No matter how meticulous you are, there’s a solid chance you’ll make a mistake on the job before you clock out this evening. Take comfort in the fact that this blunder won’t single-handedly ignite a historic stock price crash, because that’s exactly what happened to one unfortunate trader in the Philippines today.
Shares of Cebu Air, the largest budget airline in the Philippines, plunged by 38% in minutes today after a trader accidentally placed an incorrect order. The error, which occurred at the worst possible time – during the exchange’s no-cancel period – caused the company’s market cap to dive by a stunning $413 million.
A representative at Quality Investment & Securities Corp, the brokerage which executed the order, confirmed to Bloomberg that an errant trade was to blame.
“It was a trader error, our brokerage wasn’t meaning to sell Cebu Air shares.”
CEO of Cebu Air Lance Gokongwei expressed confidence that the stock will be back up by tomorrow, saying that the trade was most likely a “fat-finger trade.”
This is not the first time a broker’s blunder ignited a dramatic stock market swing.
One of the largest fat-fingers in history occurred in 2014 when Japan’s stock market was unexpectedly flooded with $711 billion in orders for blue-chip companies like Toyota and Honda. Luckily, the trades were canceled prior to execution.
And don’t forget infamous trader Stephen Perkins, who got drunk and then executed $520 million worth of trades , single-handedly moving the global price of oil to an eight-month high.
More recently, in October 2018, a fat-finger trade resulted in over 2.8 billion shares of South Korean industrial giant Samsung being sent to its workers. The shares were then worth over $100 billion, and some staff reportedly sold off those shares immediately, trousering a very healthy sum in the process.

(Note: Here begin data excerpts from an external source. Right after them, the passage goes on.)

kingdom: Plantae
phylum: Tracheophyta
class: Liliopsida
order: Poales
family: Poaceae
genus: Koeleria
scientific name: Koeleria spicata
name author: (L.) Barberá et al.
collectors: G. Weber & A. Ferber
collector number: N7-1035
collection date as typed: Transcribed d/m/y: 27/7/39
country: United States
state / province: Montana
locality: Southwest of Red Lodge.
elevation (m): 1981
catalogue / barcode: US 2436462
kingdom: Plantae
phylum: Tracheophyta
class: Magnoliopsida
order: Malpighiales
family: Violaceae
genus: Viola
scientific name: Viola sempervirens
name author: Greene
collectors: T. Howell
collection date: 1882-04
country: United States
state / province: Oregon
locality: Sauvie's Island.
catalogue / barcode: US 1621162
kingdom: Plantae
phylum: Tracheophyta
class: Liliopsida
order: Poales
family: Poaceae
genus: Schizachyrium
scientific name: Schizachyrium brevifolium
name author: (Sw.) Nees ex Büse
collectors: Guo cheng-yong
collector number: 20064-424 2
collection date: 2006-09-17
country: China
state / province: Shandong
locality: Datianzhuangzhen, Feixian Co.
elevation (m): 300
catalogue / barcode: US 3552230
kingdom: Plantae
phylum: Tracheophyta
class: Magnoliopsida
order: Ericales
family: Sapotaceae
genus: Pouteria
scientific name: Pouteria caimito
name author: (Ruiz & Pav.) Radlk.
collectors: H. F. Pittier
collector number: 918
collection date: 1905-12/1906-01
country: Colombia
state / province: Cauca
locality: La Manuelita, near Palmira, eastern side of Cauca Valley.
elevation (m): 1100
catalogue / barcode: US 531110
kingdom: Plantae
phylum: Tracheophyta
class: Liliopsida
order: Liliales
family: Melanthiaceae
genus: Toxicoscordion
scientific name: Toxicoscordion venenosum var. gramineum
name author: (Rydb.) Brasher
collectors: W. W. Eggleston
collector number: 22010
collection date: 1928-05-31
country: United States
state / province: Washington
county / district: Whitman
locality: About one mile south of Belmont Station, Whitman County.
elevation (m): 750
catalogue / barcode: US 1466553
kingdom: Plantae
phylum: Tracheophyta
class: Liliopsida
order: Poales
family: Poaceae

One month later, CCN.com reported that Storebrand , a leading Norwegian financial services group worth more than $3 billion, shed 14 percent of its share value in a single morning trading session after falling victim to a fat-finger.
On some very rare occasions, a fat-finger error can favor the trader, which is what happened when rookie French trader Harouna Traoré mistakenly racked up a 1 million euro loss and kept trading because he did not know he was trading live. After realizing that the trades were real, he figured he had nothing to lose, so he pushed on and kept trading, eventually turning his losses into a profit position of 10 million euros ($11.6 million).